Axsome Therapeutics is getting closer to becoming a profitable company, on a cash and earnings per share basis.  An impressive 2nd quarter, with highlights below. 

• On target to file a supplemental NDA for Alzheimer's Agitation 3rd quarter
• 150 million in second quarter revenue
• 303 million in cash

Chart below of Axsome Therapeutics, with corrections that the stock has endured the last few years. The average correction falls in the range of around 30%. Thank you for reading.

Auvelity Prescription Update - 2nd Quarter

Axsome Therapeutic's drug, Auvelity was approved for depression in 2022, and completed it's first full year of commercialization in 2023. The chart below is quarterly prescription data derived from a couple different sources, Bloomberg and IQVIA. The numbers are climbing from quarter to quarter, which is positive. The second quarter of 2025 numbers have not been released yet, so a rough estimate has been created based on data tracking. See chart below of prescription data. Axsome reports second quarter results on August 4th.

CYBN: Cybin ($7.94)

Cybin is in late stage psychedelic-based development, with drug CYB003 for depression. We wrote about psychedelic drug emergence last year, Psychedelic-Based Therapeutics. The drug was granted FDA Breakthrough Therapy Designation, after they completed phase 2 testing.

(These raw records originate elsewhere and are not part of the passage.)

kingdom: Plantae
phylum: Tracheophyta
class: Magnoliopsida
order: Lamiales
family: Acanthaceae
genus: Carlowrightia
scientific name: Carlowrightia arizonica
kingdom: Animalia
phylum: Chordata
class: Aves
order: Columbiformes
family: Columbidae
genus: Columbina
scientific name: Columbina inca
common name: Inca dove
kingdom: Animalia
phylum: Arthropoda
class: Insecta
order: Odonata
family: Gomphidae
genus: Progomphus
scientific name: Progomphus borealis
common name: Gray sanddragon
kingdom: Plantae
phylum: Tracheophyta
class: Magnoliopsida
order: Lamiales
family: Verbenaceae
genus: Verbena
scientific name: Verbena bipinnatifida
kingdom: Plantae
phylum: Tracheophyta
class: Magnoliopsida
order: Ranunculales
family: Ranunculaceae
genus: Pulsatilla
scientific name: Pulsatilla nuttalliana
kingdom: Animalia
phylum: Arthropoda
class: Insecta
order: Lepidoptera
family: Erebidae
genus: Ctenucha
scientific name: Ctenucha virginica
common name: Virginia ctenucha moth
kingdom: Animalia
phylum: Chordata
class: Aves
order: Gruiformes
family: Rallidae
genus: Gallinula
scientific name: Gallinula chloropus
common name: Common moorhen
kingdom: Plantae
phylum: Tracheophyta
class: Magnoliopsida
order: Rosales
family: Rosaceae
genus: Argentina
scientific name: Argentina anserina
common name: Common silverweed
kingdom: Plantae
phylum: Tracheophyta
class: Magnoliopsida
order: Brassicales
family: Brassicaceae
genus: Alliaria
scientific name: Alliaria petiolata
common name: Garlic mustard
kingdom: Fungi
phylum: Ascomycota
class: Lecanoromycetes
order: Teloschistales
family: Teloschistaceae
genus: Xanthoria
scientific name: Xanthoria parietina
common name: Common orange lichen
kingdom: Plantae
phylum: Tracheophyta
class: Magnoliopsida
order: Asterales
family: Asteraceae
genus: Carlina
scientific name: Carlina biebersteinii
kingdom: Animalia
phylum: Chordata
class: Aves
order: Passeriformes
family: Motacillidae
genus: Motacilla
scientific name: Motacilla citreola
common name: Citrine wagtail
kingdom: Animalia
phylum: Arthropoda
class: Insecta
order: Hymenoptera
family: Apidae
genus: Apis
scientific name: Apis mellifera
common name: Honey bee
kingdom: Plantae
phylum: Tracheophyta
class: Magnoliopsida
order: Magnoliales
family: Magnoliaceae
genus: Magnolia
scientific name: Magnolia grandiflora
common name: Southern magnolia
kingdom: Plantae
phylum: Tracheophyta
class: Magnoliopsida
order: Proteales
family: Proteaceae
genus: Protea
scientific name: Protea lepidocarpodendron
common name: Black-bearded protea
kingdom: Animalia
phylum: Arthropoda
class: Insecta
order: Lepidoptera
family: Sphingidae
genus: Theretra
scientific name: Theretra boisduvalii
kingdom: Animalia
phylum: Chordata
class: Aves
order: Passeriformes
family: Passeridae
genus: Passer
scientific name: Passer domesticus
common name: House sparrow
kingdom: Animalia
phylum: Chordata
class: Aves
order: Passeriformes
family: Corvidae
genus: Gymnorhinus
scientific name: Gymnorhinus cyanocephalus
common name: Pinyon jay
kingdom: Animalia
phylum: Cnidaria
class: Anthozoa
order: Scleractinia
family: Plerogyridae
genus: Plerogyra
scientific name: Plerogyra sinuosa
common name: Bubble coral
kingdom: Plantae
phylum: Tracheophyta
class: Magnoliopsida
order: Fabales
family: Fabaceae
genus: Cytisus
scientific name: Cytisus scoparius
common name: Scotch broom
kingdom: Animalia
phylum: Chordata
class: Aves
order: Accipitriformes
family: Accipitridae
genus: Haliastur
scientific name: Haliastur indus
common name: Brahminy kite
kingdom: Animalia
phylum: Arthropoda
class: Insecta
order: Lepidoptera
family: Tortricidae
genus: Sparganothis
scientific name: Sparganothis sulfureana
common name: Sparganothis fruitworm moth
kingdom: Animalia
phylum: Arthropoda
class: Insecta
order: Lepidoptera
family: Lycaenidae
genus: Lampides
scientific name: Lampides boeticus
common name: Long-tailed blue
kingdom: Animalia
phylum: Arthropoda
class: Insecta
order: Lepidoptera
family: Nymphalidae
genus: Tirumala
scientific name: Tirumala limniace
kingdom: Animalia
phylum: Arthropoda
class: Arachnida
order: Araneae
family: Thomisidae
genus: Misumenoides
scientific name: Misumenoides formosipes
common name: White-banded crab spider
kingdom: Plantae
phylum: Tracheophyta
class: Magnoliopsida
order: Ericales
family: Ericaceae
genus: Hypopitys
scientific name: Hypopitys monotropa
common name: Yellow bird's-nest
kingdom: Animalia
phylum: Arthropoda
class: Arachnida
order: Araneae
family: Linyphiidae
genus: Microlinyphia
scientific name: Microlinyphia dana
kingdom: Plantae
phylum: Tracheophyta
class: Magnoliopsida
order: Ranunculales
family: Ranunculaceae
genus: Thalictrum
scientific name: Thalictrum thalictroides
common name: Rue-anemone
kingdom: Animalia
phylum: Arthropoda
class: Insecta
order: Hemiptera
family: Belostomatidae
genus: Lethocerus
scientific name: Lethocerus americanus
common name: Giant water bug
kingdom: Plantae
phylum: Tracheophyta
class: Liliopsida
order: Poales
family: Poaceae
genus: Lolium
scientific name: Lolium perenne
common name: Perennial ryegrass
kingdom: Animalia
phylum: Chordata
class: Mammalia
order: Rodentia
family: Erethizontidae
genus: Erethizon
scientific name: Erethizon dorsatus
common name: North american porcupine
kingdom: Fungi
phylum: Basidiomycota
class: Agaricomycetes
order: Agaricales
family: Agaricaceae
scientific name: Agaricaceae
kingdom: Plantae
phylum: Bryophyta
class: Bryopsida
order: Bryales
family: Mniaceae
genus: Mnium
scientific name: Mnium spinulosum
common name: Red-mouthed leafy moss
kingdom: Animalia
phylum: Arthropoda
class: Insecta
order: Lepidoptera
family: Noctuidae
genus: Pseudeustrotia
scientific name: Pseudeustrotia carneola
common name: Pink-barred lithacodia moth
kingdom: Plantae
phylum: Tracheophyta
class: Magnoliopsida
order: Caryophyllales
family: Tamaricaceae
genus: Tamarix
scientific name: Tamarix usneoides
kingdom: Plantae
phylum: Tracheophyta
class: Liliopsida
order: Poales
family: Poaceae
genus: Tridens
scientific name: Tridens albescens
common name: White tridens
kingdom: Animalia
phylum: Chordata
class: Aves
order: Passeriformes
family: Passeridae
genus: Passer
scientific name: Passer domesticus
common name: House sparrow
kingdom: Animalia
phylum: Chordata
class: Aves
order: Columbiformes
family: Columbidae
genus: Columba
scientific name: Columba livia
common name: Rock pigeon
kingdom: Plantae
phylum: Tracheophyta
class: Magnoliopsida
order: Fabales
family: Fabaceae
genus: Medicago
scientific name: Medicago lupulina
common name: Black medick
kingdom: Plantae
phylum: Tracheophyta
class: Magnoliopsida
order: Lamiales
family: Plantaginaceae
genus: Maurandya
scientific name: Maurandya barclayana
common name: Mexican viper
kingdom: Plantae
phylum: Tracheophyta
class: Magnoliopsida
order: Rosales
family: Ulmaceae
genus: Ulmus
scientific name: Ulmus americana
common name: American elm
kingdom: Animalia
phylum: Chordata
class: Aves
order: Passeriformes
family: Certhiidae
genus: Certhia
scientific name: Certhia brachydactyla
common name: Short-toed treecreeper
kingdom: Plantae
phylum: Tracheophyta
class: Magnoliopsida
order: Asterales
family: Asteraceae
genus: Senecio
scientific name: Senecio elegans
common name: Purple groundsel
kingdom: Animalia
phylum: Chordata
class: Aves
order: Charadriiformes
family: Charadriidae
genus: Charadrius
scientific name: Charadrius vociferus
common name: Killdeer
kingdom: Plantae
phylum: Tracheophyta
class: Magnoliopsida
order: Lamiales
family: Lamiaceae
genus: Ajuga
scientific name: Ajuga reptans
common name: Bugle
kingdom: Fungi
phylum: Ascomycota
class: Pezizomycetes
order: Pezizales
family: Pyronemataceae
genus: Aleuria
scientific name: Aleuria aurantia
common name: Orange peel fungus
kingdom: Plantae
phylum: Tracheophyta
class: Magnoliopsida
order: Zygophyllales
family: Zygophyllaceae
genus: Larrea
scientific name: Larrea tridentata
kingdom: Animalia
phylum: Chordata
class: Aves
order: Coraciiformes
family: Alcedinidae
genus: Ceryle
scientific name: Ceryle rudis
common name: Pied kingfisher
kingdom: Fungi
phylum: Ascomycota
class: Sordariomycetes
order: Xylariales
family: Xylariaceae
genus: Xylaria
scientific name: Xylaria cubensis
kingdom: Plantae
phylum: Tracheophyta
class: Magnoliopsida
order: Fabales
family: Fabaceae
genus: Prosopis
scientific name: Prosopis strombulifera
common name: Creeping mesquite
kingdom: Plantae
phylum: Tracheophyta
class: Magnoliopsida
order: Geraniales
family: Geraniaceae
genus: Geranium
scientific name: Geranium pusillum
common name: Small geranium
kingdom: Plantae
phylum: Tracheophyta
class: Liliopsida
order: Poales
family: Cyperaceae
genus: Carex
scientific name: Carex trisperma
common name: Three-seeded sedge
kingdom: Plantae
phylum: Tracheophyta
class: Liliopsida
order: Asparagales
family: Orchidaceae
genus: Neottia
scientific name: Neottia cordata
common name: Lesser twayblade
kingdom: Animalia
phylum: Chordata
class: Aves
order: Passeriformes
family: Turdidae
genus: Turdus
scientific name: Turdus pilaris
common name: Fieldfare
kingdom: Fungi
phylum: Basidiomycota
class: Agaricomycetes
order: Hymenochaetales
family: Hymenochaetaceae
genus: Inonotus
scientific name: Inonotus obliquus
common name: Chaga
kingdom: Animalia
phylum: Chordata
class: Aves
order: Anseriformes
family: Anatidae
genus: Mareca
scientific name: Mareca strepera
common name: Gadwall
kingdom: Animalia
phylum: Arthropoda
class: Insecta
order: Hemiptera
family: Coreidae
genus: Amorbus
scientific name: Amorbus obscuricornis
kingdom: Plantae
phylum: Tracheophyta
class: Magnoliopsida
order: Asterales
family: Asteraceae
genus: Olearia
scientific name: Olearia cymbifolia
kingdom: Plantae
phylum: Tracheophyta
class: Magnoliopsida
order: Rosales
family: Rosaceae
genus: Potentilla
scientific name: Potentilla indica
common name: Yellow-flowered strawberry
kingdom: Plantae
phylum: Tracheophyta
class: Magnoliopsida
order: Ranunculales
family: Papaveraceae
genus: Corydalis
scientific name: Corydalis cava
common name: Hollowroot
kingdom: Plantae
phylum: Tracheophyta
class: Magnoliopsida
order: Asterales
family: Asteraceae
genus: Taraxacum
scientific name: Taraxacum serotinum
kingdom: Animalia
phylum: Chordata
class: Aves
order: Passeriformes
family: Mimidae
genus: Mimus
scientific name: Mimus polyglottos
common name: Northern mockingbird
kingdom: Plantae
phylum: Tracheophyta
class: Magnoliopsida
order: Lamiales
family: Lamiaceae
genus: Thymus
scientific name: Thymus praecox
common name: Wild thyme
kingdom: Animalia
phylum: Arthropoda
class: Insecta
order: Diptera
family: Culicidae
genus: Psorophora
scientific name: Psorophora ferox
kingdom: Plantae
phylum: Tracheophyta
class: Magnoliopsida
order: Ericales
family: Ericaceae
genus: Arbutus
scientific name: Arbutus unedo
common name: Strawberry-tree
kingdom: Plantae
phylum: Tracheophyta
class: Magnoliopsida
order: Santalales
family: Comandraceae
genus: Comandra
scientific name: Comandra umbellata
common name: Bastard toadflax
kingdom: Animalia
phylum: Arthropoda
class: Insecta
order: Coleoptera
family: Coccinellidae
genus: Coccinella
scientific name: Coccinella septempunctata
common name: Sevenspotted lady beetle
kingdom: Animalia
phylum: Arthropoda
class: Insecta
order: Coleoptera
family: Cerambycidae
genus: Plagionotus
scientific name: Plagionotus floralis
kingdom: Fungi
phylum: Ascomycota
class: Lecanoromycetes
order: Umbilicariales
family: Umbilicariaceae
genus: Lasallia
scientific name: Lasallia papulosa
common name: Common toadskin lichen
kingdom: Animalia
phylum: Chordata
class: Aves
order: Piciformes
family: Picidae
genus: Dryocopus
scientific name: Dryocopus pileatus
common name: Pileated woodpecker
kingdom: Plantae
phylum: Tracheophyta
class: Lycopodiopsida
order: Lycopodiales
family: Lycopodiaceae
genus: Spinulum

Current developments: The company raised $50 million US Dollars with a financing agreement with High Trail Special Situations on June 30th. With this current financing completed, their financial situation for ongoing clinical development is estimated to be.

Financial Statistics:

- US $120 million of cash on hand (approximation)

- Debt - minimal

- 23 million shares outstanding

- 182 million market cap

- 50 million convertible debt

Intellectual Property: 

- CYB003 Expected to expire in 2041

- CYB004 Expected to expire in 2041

Cybin is a high risk investment at this time, as they have zero commercial assets, and are in late stage clinical development with lead drug CYB003 with results expected in 2026. Thank you for reading. 

NUVB: Nuvation Bio ($2.20) - Update #2

Today, Nuvation Bio's lead drug candidate Taletrectinib was approved for ROS1-Positive Non- Small Cell Lung Cancer. This is good news for cancer patients, good for the company and investors alike. The full press release from Nuvation Bio is here FDA Approval Press Release.  The newly commercialized product name, will be Ibtrozi. Thank you for reading.